TASK REQUIREMENTS:
Return every line of the records below without any change, from the line containing "True or false: 速度" down to the line containing "Is it true that 5 is 36% of the pie?", with both of those lines included.

MATERIAL PROVIDED:
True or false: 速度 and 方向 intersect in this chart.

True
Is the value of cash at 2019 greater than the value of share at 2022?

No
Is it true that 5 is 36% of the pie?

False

==

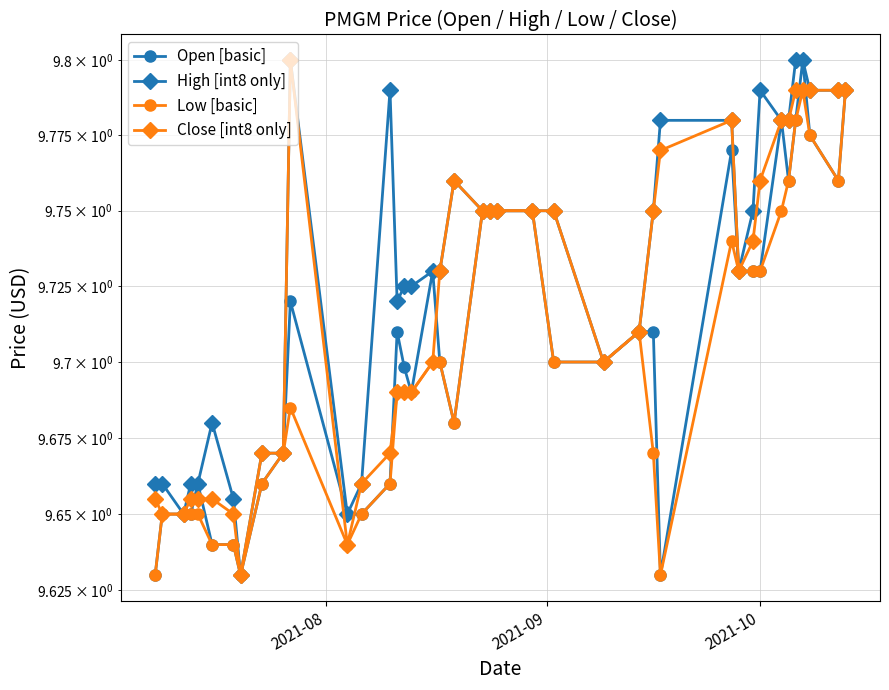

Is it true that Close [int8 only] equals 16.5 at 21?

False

EXERCISE SOLUTION:
True or false: 速度 and 方向 intersect in this chart.

True
Is the value of cash at 2019 greater than the value of share at 2022?

No
Is it true that 5 is 36% of the pie?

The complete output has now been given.